This paper presents a novel RL algorithm, S-REINFORCE, which is designed to
generate interpretable policies for dynamic decision-making tasks. The proposed
algorithm leverages two types of function approximators, namely Neural Network
(NN) and Symbolic Regressor (SR), to produce numerical and symbolic policies,
respectively. The NN component learns to generate a numerical probability
distribution over the possible actions using a policy gradient, while the SR
component captures the functional form that relates the associated states with
the action probabilities.

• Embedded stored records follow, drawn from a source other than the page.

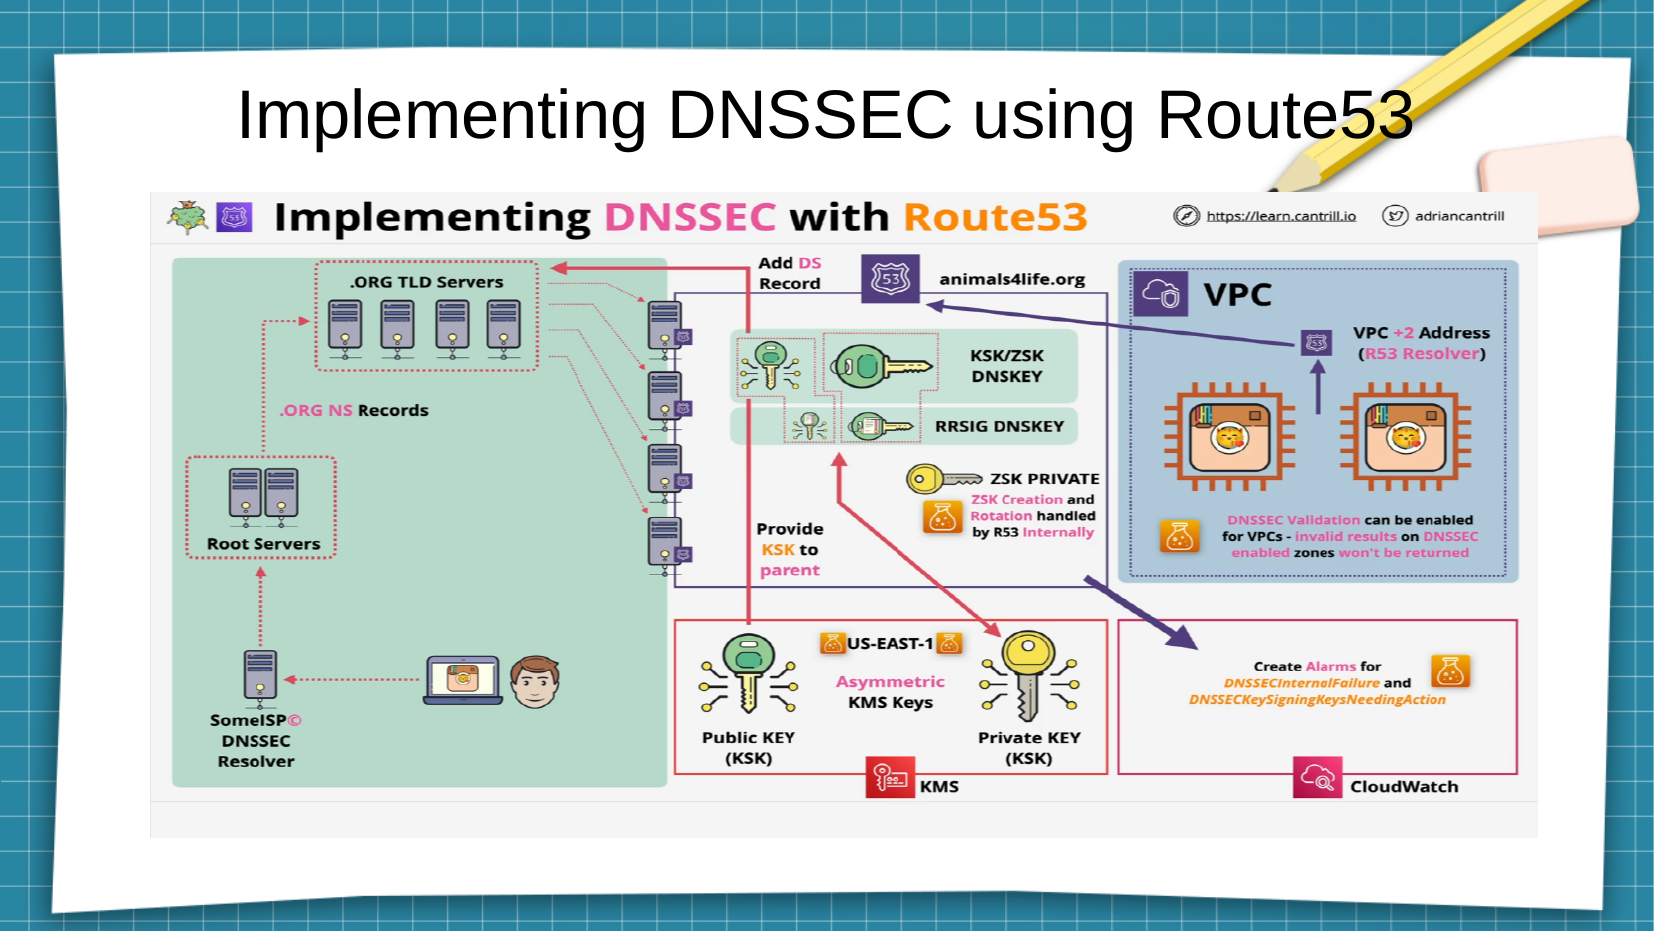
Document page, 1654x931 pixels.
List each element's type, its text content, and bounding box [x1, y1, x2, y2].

picture [0, 0, 1654, 931]
title Implementing DNSSEC using Route53 [82, 37, 1571, 193]
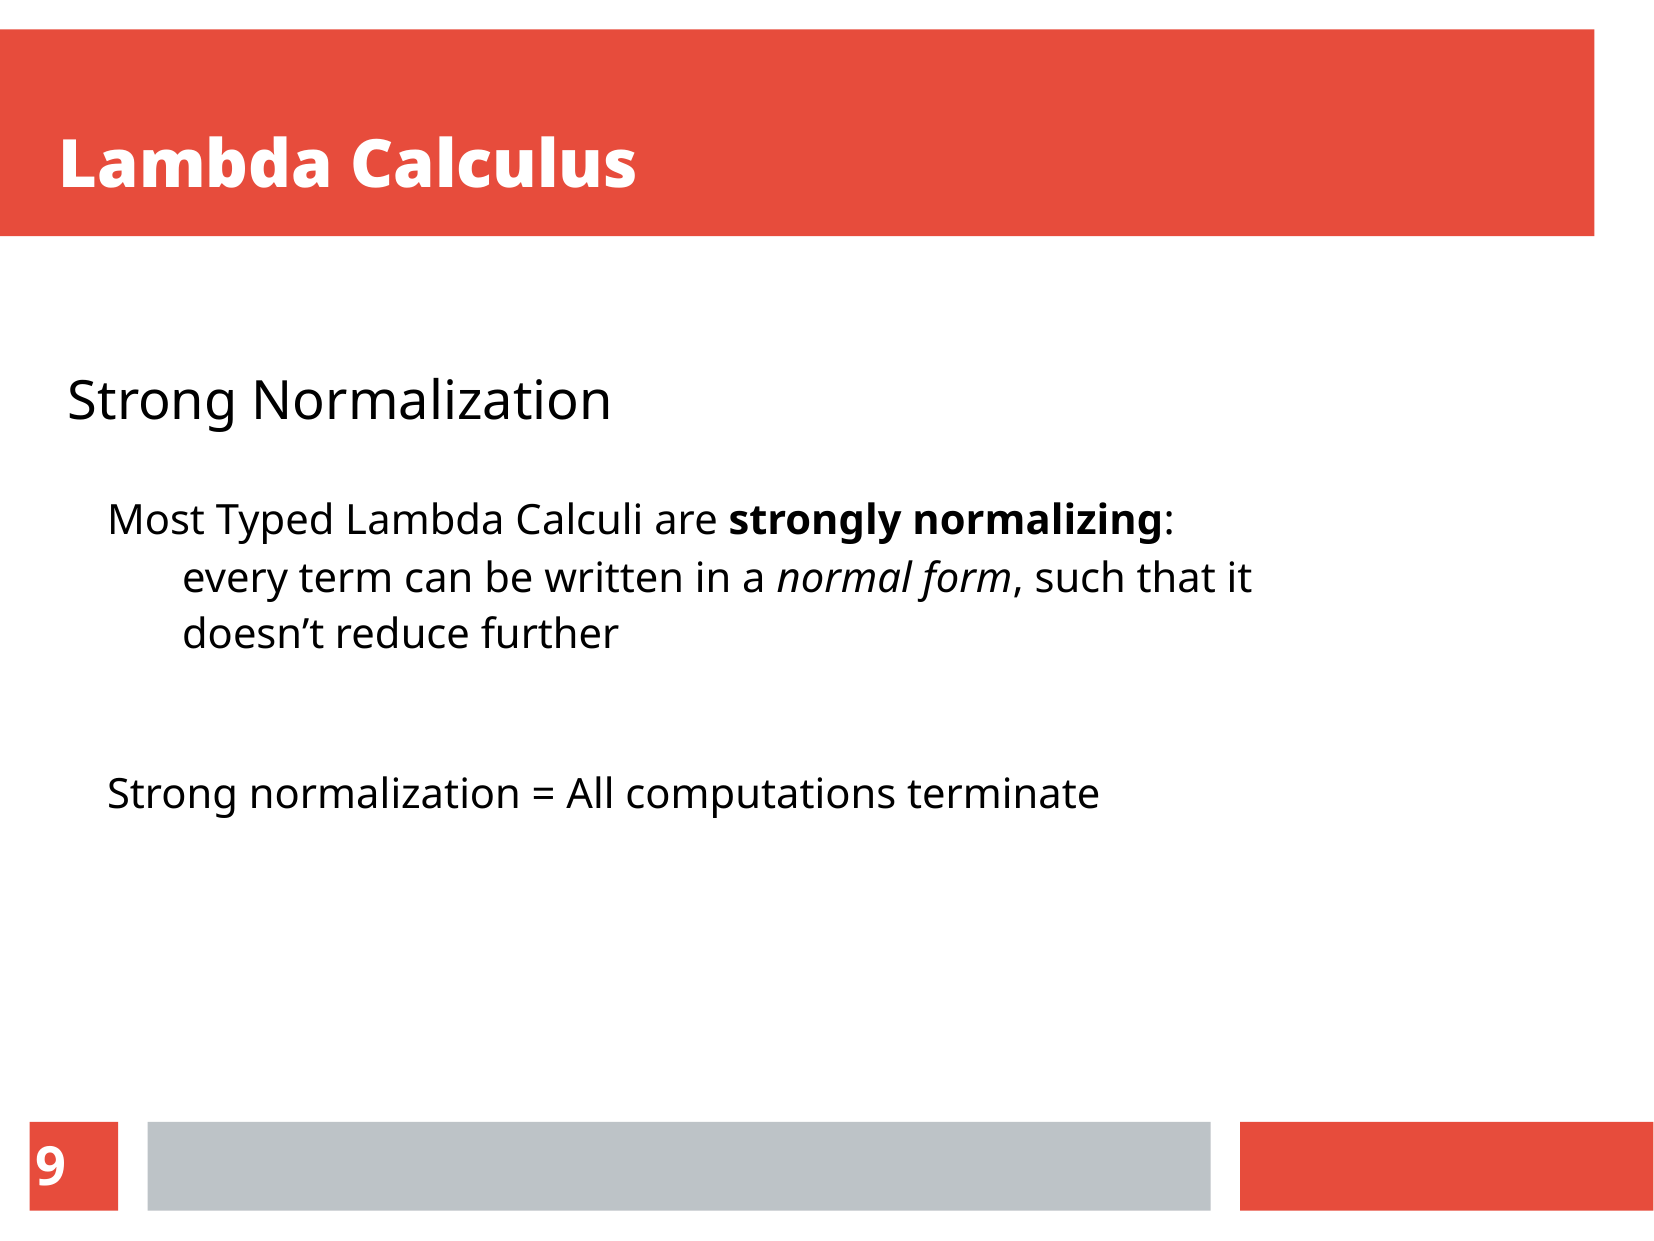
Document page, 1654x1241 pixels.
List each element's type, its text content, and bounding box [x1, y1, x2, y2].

text_box 9 [20, 1119, 254, 1210]
text_box Strong Normalization [53, 354, 1588, 433]
title Lambda Calculus [59, 58, 1595, 207]
text_box Most Typed Lambda Calculi are strongly normalizing: every term can be written in a normal form, such that it doesn’t reduce further Strong normalization = All computations terminate [92, 482, 1522, 925]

The SR-generated policy expressions are then utilized
through importance sampling to improve the rewards received during the learning
process. We have tested the proposed S-REINFORCE algorithm on various dynamic
decision-making problems with low and high dimensional action spaces, and the
results demonstrate its effectiveness and impact in achieving interpretable
solutions. By leveraging the strengths of both NN and SR, S-REINFORCE produces
policies that are not only well-performing but also easy to interpret, making
it an ideal choice for real-world applications where transparency and causality
are crucial.

该研究提出一种新的强化学习算法 S-REINFORCE，旨在为动态决策任务产生可解释的策略，该算法利用神经网络（NN）和符号回归器（SR）两种类型的函数逼近器来生成数值和符号策略，分别捕捉 NN 组件学到的生成可能动作的数值概率分布以及 SR 组件捕捉关联状态和动作概率之间功能形式，并将其结合起来从而实现对决策问题的求解。实验结果表明 S-REINFORCE 算法在低维度和高维度决策空间的动态决策问题上都具有高效性和影响力，并且所得到的策略不仅性能良好，而且容易理解，是透明度和因果关系至关重要的实际应用的理想选择。